▸ **What needs to be done**: Return each entry word for word, without its pictures.

▸ **Data to examine**:
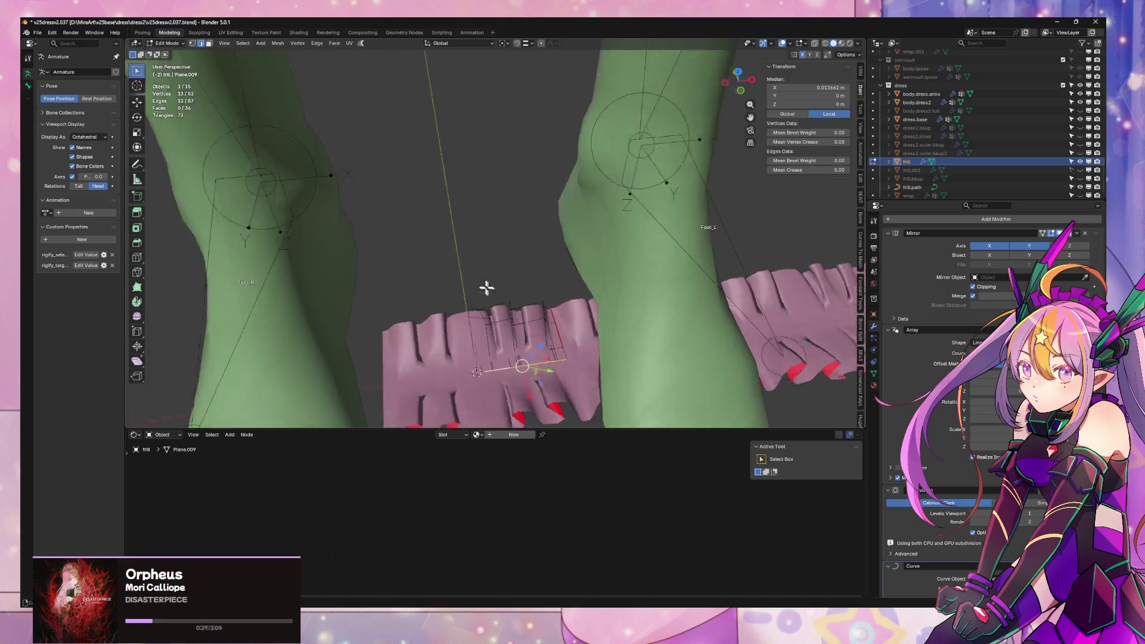
{"action": "middle_click_drag", "start_coordinate": [487, 288], "coordinate": [495, 263]}
{"action": "mouse_move", "coordinate": [812, 399]}
{"action": "middle_mouse_down"}
{"action": "mouse_move", "coordinate": [572, 320]}
{"action": "mouse_move", "coordinate": [499, 312]}
{"action": "mouse_move", "coordinate": [598, 383]}
{"action": "middle_mouse_up"}
{"action": "key", "text": "a"}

▸ **Answer for this exercise**:
{"action": "middle_click_drag", "start_coordinate": [487, 288], "coordinate": [495, 263]}
{"action": "mouse_move", "coordinate": [812, 399]}
{"action": "middle_mouse_down"}
{"action": "mouse_move", "coordinate": [572, 320]}
{"action": "mouse_move", "coordinate": [499, 312]}
{"action": "mouse_move", "coordinate": [598, 383]}
{"action": "middle_mouse_up"}
{"action": "key", "text": "a"}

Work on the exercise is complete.